Great praise is owed to the student movement for this bold and radical action. This social action has sparked a call for greater change through campaigning for the removal of a statue that symbolised an unjust and inhumane apartheid regime. The progressive student movement at UCT has not only catalysed transformation in institutions of higher learning but in our society as a whole.

Universities such as UCT and Stellenbosch University remain predominantly white, Eurocentric and untransformed and bear very little resemblance to the surrounding communities or to the national outlook of the country.

The removal of the Rhodes statue as a symbol of colonialism, segregation and racism can only translate into a bigger debate around systemic racism in institutions of higher learning.

Admission policies, fee structures, curriculum transformation and the overall classroom experience must be addressed if we are to see the real transformation on campuses across the country.

As the debate relating to this change takes precedence, it is important to unpack what constitutes meaningful and sustainable transformation in the context of post-apartheid South Africa that institutionalised race and class divisions.

Transformation can never be a moment in time but only an ongoing process of change for the betterment of all.

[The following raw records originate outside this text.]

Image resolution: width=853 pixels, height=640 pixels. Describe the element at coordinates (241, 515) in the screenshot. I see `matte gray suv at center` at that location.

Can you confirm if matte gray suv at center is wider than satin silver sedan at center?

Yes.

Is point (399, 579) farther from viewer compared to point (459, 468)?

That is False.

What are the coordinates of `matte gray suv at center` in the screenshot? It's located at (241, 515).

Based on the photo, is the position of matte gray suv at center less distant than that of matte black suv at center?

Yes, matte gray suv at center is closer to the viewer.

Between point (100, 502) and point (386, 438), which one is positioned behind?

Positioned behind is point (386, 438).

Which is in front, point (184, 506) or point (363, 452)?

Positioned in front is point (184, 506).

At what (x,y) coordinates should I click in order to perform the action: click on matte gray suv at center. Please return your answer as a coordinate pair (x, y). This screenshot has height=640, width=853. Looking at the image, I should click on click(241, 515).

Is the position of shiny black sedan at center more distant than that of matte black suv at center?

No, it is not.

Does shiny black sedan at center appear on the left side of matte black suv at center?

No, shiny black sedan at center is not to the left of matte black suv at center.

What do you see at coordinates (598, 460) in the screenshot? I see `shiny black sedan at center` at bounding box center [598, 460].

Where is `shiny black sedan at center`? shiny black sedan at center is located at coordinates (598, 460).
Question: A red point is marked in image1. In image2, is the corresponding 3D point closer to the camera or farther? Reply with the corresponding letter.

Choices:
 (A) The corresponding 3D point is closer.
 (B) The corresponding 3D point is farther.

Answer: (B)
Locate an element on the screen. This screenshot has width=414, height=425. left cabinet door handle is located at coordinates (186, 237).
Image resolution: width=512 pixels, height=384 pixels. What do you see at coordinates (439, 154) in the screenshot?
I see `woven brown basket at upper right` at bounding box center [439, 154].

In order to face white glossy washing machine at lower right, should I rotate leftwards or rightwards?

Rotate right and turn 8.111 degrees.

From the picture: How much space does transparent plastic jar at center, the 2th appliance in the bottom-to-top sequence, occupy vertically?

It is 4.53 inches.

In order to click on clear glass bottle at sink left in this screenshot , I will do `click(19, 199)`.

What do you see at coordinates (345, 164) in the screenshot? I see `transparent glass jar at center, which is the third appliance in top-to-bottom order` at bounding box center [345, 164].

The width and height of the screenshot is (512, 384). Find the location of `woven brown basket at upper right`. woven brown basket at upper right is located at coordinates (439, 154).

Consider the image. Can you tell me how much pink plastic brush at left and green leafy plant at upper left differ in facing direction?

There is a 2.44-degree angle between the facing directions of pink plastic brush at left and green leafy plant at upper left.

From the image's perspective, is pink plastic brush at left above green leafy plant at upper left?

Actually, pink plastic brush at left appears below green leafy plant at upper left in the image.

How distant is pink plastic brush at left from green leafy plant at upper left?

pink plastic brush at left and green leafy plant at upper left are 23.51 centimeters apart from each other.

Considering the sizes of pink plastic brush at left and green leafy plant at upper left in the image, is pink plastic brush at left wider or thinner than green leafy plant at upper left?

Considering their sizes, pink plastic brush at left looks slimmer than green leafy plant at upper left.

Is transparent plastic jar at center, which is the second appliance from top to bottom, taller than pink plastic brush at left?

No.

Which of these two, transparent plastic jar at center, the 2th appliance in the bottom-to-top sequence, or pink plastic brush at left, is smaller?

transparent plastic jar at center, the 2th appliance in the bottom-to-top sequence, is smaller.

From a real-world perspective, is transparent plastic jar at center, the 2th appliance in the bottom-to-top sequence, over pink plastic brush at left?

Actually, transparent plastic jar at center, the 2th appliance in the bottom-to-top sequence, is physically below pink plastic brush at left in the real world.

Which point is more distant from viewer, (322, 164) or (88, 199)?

Transformation is not only about numbers but includes attitudes, values and culture. Simply changing the admission policies to include more black students does not necessarily lead to a transformed institution of higher learning. Removing statues of those who represented white supremacy and white minority rule is important but not sufficient.

The discourse must go further than the superficial nuances and start to address the deeper causes that constitute a lack of transformation.

The anti-apartheid struggle was successful precisely because of the involvement and inclusion of white South Africans in the struggle itself.

White South Africans and others living abroad who chose to condemn what was fundamentally wrong delegitimised the white minority regime and bolstered the campaign to end the inhumane and oppressive system.

Inclusion replaced exclusion in the struggle for freedom and democracy. Peace replaced violence to ensure the successful transition to a democratic state. Commonality replaced difference in the building of a rainbow nation. Are these not absolutely invaluable in the struggle for the transformation of our society?

Chris Hani sacrificed his life for all that we have today. He was a hero of the struggle for a free and democratic South Africa. His legacy is one of political and civil freedoms for all and of equal access to opportunities for all.

Joe Slovo was a white male who made the ultimate sacrifice for a free and democratic South Africa. A confidant of Hani’s, he was a revolutionary and the negation of Cecil John Rhodes.

Where are the statues of Chris Hani and Joe Slovo in the new South Africa? Where are the statues of Ruth First and Albertina Sisulu, who contributed just as much to the struggle for a free and democratic South Africa – or is such an honour only for males?

As we celebrate Chris Hani month during the month of April perhaps we must call for the statue of Hani to rise as Rhodes falls.

White South Africans have a responsibility to contribute to building a truly nonracial, nonsexist, democratic and prosperous South Africa. The fact that many are not fulfilling their responsibilities and continuing to benefit from the economic injustices of the past or perpetuating a superiority complex is not aiding efforts at transformation.

Slovo would have been the first to remind white South Africans of this duty and the need to fulfil those responsibilities. He would have also reminded us as a country that the system we have chosen and continue to accept is at the heart of our social and economic woes.

Slovo would have reminded us that a worker is a worker, whether black or white, South African or Zimbabwean and therefore their struggles are the same and constitute part of the international struggle for unity and solidarity. It is inhumane and inexcusable that those from neighbouring African states have become the victims of an unjust economic system. Why do we allow space and opportunities for the British capitalist to prosper but not the Zimbabwean worker?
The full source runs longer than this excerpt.